Fisco fecha cerco contra sonegação

A Secretaria da Fazenda do Estado vai ampliar as fiscalizações com foco no setor de combustíveis

Hoje, Sefaz monitora diariamente 26 postos na Região Metropolitana do RecifeHoje, Sefaz monitora diariamente 26 postos na Região Metropolitana do Recife - Foto: Paullo Allmeida

 

As perdas com a sonegação e com a informalidade se tornam mais graves diante do cenário de queda nas receitas imposto pela crise. Em Pernambuco, a Secretaria da Fazenda (Sefaz-PE) estima que, se essa sangria fosse estancada, o Estado poderia ampliar em aproximadamente 25% a sua arrecadação. Por isso, o órgão está fechando o cerco contra os sonegadores e intensificou recentemente as fiscalizações focadas nos postos de combustíveis.
A atenção especial com o setor de combustíveis é justificável - ele representa de 22% a 25% da arrecadação geral. Nos últimos seis meses, a contribuição média mensal do segmento foi de R$ 250 milhões, quase um terço (1/3) da folha de pagamento do Estado.
“Coibir as fraudes no varejo de combustíveis é importante porque, no segmento, o recolhimento do Imposto sobre Circulação de Mercadoria e Serviços (ICMS) é feito por substituição tributária nas distribuidoras. Então, muitas vezes o dono do posto recorre a fontes clandestinas sem nota, fora da distribuidora, para evitar pagar o preço acrescido do imposto”, explicou o diretor geral da diretoria de ações estratégicas da Sefaz-PE, Cristiano Dias.
Atualmente, o órgão monitora diariamente 26 postos na Região Metropolitana do Recife. Esses estabelecimentos foram previamente escolhidos em análises da Fazenda, por apresentarem indícios de irregularidades. As fiscalizações já resultaram na interdição de um posto, cujo nome não foi divulgado, localizado na Boa Vista.
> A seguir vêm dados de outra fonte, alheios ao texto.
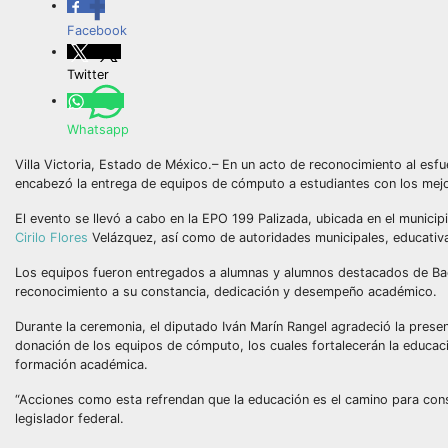
Facebook
Twitter
Whatsapp
Villa Victoria, Estado de México.– En un acto de reconocimiento al esfue
encabezó la entrega de equipos de cómputo a estudiantes con los mejo
El evento se llevó a cabo en la EPO 199 Palizada, ubicada en el municipio
Cirilo Flores
Velázquez, así como de autoridades municipales, educativas
Los equipos fueron entregados a alumnas y alumnos destacados de Bach
reconocimiento a su constancia, dedicación y desempeño académico.
Durante la ceremonia, el diputado Iván Marín Rangel agradeció la prese
donación de los equipos de cómputo, los cuales fortalecerán la educac
formación académica.
“Acciones como esta refrendan que la educación es el camino para const
legislador federal.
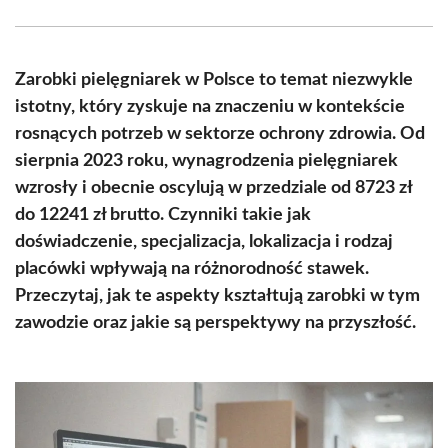
Facebook
X
Pinterest
WhatsApp
LinkedIn
Email
(Twitter)
Zarobki pielęgniarek w Polsce to temat niezwykle
istotny, który zyskuje na znaczeniu w kontekście
rosnących potrzeb w sektorze ochrony zdrowia. Od
sierpnia 2023 roku, wynagrodzenia pielęgniarek
wzrosły i obecnie oscylują w przedziale od 8723 zł
do 12241 zł brutto. Czynniki takie jak
doświadczenie, specjalizacja, lokalizacja i rodzaj
placówki wpływają na różnorodność stawek.
Przeczytaj, jak te aspekty kształtują zarobki w tym
zawodzie oraz jakie są perspektywy na przyszłość.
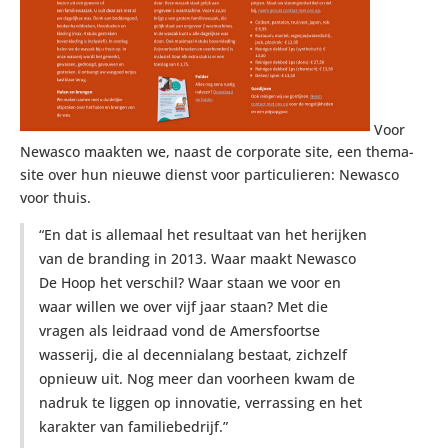
Voor
Newasco maakten we, naast de corporate site, een thema-
site over hun nieuwe dienst voor particulieren: Newasco
voor thuis.
“En dat is allemaal het resultaat van het herijken
van de branding in 2013. Waar maakt Newasco
De Hoop het verschil? Waar staan we voor en
waar willen we over vijf jaar staan? Met die
vragen als leidraad vond de Amersfoortse
wasserij, die al decennialang bestaat, zichzelf
opnieuw uit. Nog meer dan voorheen kwam de
nadruk te liggen op innovatie, verrassing en het
karakter van familiebedrijf.”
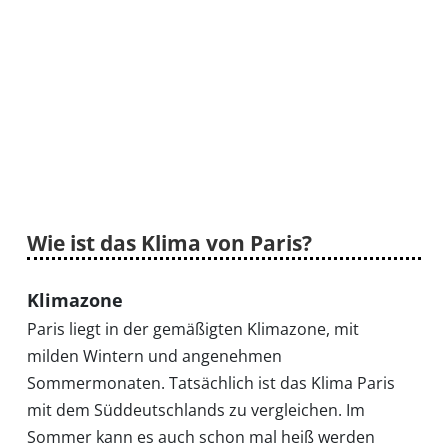
Wie ist das Klima von Paris?
Klimazone
Paris liegt in der gemäßigten Klimazone, mit
milden Wintern und angenehmen
Sommermonaten. Tatsächlich ist das Klima Paris
mit dem Süddeutschlands zu vergleichen. Im
Startseite
Sommer kann es auch schon mal heiß werden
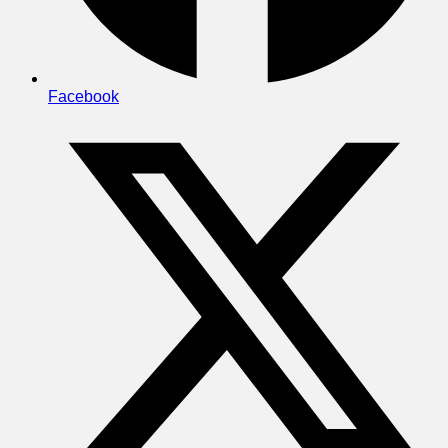
Facebook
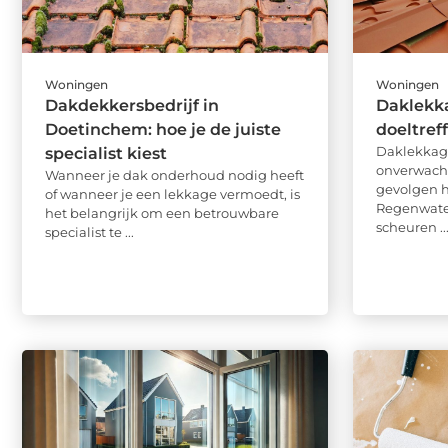
Woningen
Woningen
Dakdekkersbedrijf in
Daklekka
Doetinchem: hoe je de juiste
doeltre
Daklekkage
specialist kiest
onverwacht
Wanneer je dak onderhoud nodig heeft
gevolgen h
of wanneer je een lekkage vermoedt, is
Regenwater
het belangrijk om een betrouwbare
scheuren ..
specialist te ...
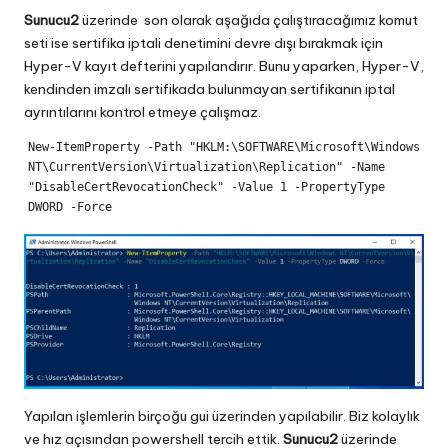
Sunucu2
üzerinde son olarak aşağıda çalıştıracağımız komut
seti ise sertifika iptali denetimini devre dışı bırakmak için
Hyper-V kayıt defterini yapılandırır. Bunu yaparken, Hyper-V,
kendinden imzalı sertifikada bulunmayan sertifikanın iptal
ayrıntılarını kontrol etmeye çalışmaz.
New-ItemProperty -Path "HKLM:\SOFTWARE\Microsoft\Windows 
NT\CurrentVersion\Virtualization\Replication" -Name 
"DisableCertRevocationCheck" -Value 1 -PropertyType 
DWORD -Force
Yapılan işlemlerin birçoğu gui üzerinden yapılabilir. Biz kolaylık
ve hız açısından powershell tercih ettik.
Sunucu2
üzerinde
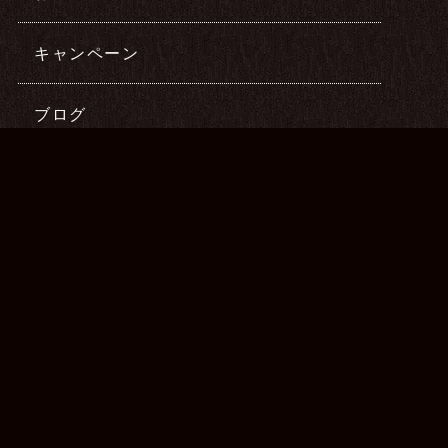
キャンペーン
ブログ
最新記事
2022年08月27日
腰痛のお客様へう
2022年08月25日
本日のご予約状況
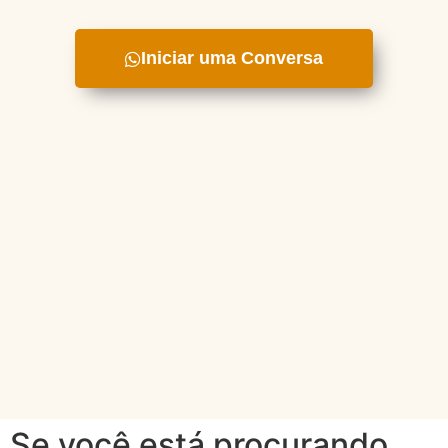
Iniciar uma Conversa
Se você está procurando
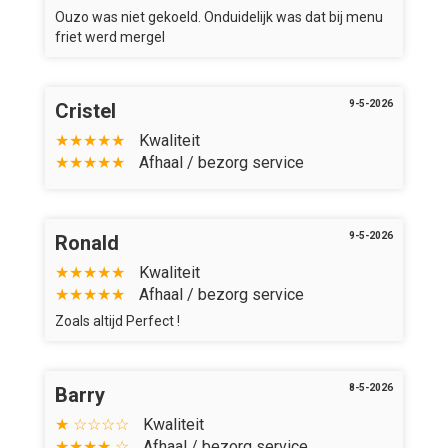
Ouzo was niet gekoeld. Onduidelijk was dat bij menu
friet werd mergel
9-5-2026
Cristel
★★★★★
Kwaliteit
★★★★★
Afhaal / bezorg service
9-5-2026
Ronald
★★★★★
Kwaliteit
★★★★★
Afhaal / bezorg service
Zoals altijd Perfect !
8-5-2026
Barry
★ ☆☆☆☆
Kwaliteit
★★★★ ☆
Afhaal / bezorg service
 “A empresa já era reincidente em problemas de sonegação”, detalhou Dias, adiantando que o órgão pretende ampliar as ações no segmento e ainda reforçar as fiscalizações em outros setores ainda este ano.
De acordo com o diretor, as fraudes mais comuns nos postos são alterações no aparelho que marca a quantidade de combustível comercializado, além de adulterações na bomba. Ele explica que o consumidor deve ficar atento a indícios de fraude, como estabelecimentos onde a máquina do cartão de crédito não é integrada à emissora de notas fiscais. “É algo que não prejudica apenas os cofres públicos, mas a economia, outros estabelecimentos e o próprio cliente, oferecendo produtos de procedência questionável”, afirma.
O contribuinte também pode denunciar indícios de sonegação fiscal ou estabelecimentos irregulares por meio da Ouvidoria da Sefaz-PE (0800 285 1244) ou no site www.sefaz.pe.gov.br.
Fiscalizações
Para reforçar a presença do Fisco no Estado, a Sefaz-PE também iniciou ontem a Operação Cidades, focada nos grandes sonegadores. A primeira edição foi realizada no Cabo de Santo Agostinho, com a fiscalização de 139 alvos pré-selecionados a partir de indícios de irregularidades.

“A operação percorrerá outros 10 municípios até o fim do ano”, informou Dias. As auditorias serão concluídas nos próximos 60 dias, mas algumas irregularidades já foram apontadas nesta primeira diligência, como cinco empresas clandestinas de vendas de GLP e quatro empresas de fachada.